December 6, 2024: The attacker leveraged a vulnerable ‘pull_request_target’ workflow to steal a maintainer’s Personal Access Token (PAT) through a malicious pull request submitted by a disposable user account (randolzflow).
March 11, 2025: The attacker utilized the stolen PAT to add another dummy user (jurkaofavak) to the spotbugs repository. This user then pushed a malicious GitHub Actions workflow that extracted a second PAT belonging to a reviewdog maintainer (RD_MNTNR), who also had access privileges to spotbugs. The stolen PAT granted the attacker write access to the reviewdog/action-setup repository, enabling them to replace the v1 tag with a malicious commit from a forked repository.
This effectively poisoned all projects that relied on the v1 tag, creating a backdoor that was triggered when used in conjunction with tj-actions/eslint-changed-files. The attacker then used the stolen credentials to override git tags in the repository, redirecting them to a malicious commit designed to dump sensitive secrets from Continuous Integration (CI) runners into logs. The malicious commit exposed secrets for 218 repositories, including those related to Coinbase.
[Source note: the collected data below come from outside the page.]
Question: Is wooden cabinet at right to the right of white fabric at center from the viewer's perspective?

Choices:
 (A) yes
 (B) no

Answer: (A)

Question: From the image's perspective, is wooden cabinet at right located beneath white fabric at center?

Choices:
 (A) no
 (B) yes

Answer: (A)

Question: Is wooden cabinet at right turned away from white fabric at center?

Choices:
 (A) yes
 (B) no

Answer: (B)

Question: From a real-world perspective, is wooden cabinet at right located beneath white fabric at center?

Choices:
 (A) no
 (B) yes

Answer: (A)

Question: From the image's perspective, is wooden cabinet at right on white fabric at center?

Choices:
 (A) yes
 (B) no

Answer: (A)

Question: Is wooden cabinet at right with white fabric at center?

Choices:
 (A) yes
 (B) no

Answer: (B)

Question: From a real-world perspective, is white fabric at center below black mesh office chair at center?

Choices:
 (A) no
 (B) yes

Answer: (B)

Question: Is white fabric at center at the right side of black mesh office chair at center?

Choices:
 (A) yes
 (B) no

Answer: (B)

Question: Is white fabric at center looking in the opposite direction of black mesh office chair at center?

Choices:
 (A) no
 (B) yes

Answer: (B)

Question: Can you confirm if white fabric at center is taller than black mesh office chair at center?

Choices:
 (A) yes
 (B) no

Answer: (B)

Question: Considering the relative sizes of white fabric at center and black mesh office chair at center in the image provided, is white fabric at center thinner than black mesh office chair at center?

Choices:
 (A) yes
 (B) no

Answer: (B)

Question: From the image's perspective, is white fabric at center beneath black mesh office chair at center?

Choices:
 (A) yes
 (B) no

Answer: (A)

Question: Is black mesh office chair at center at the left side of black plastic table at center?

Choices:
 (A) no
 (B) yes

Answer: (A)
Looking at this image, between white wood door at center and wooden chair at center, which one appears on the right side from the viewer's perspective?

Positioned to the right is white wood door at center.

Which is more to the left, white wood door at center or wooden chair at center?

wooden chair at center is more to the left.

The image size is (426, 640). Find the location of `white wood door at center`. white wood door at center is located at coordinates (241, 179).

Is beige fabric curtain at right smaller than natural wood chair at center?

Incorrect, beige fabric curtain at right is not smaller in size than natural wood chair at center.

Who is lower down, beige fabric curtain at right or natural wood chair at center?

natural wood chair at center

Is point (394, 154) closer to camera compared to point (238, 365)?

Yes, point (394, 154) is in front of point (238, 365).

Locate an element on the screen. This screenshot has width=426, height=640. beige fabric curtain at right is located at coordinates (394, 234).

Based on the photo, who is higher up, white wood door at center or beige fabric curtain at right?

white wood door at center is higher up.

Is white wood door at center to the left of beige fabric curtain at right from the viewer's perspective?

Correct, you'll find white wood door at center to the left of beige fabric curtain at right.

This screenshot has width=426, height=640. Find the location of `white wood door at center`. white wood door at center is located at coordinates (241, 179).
March 14, 2025: Coinbase’s CI pulled and executed the modified version. Fortunately, the attacker’s plan to infiltrate Coinbase’s systems was thwarted. The company’s swift response to the attempted breach was instrumental in mitigating the damage, as the company promptly received notification of the potential security vulnerability and took decisive action to remove the malicious workflow.
March 14, 2025: Researchers from StepSecurity spotted that the source code of tj-actions/changed-files had been tampered with.
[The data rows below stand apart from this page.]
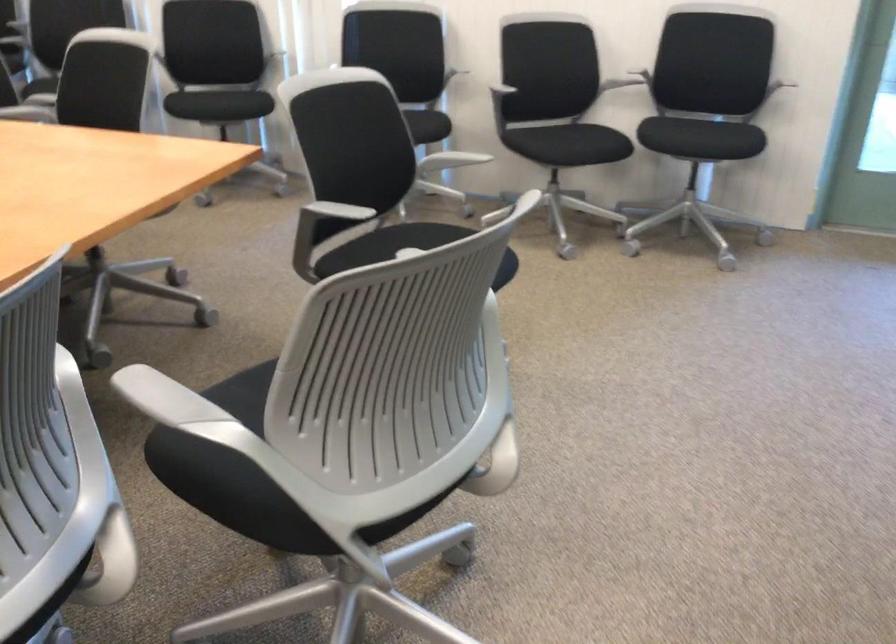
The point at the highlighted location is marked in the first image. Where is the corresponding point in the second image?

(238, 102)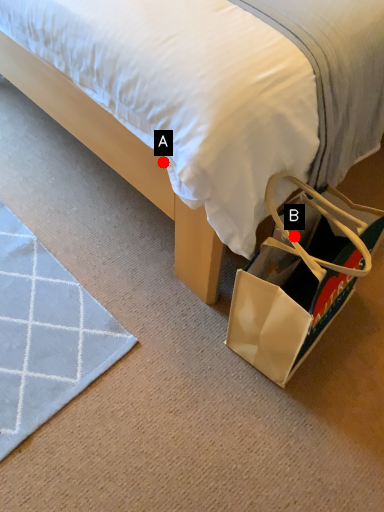
Question: Two points are circled on the image, labeled by A and B beside each circle. Which point is farther from the camera taking this photo?

Choices:
 (A) A is further
 (B) B is further

Answer: (B)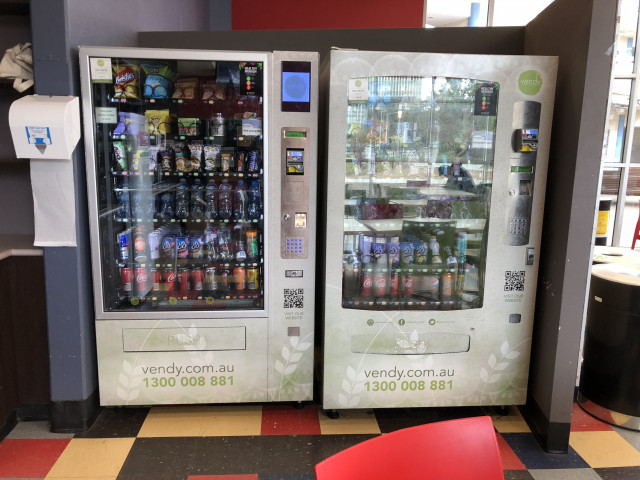
The height and width of the screenshot is (480, 640). I want to click on door, so click(214, 347), click(411, 344).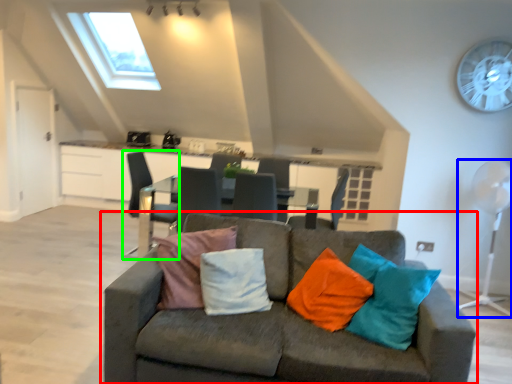
Question: Which is farther away from studio couch (highlighted by a red box)? mechanical fan (highlighted by a blue box) or chair (highlighted by a green box)?

Choices:
 (A) mechanical fan
 (B) chair

Answer: (A)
March 15, 2025: The vulnerability was disclosed by MITRE and allocated a CVE identifier, CVE-2025-30066.
March 16, 2025: Adnan Khan, an independent offensive security researcher, published a report pointing to the compromise of another GitHub organization, reviewdog.
March 18, 2025: CISA added CVE-2025-30066 to its KEV catalog.
March 18, 2025: Reviewdog maintainers published a security advisory.
March 20, 2025: Palo Alto Networks’ Unit42 revealed that Coinbase-related projects were the initial targets of the attack.
April 2, 2025: A new update from Palo Alto Networks’ Unit42 traced back the attack to the theft of a single token from a spotbugs workflow.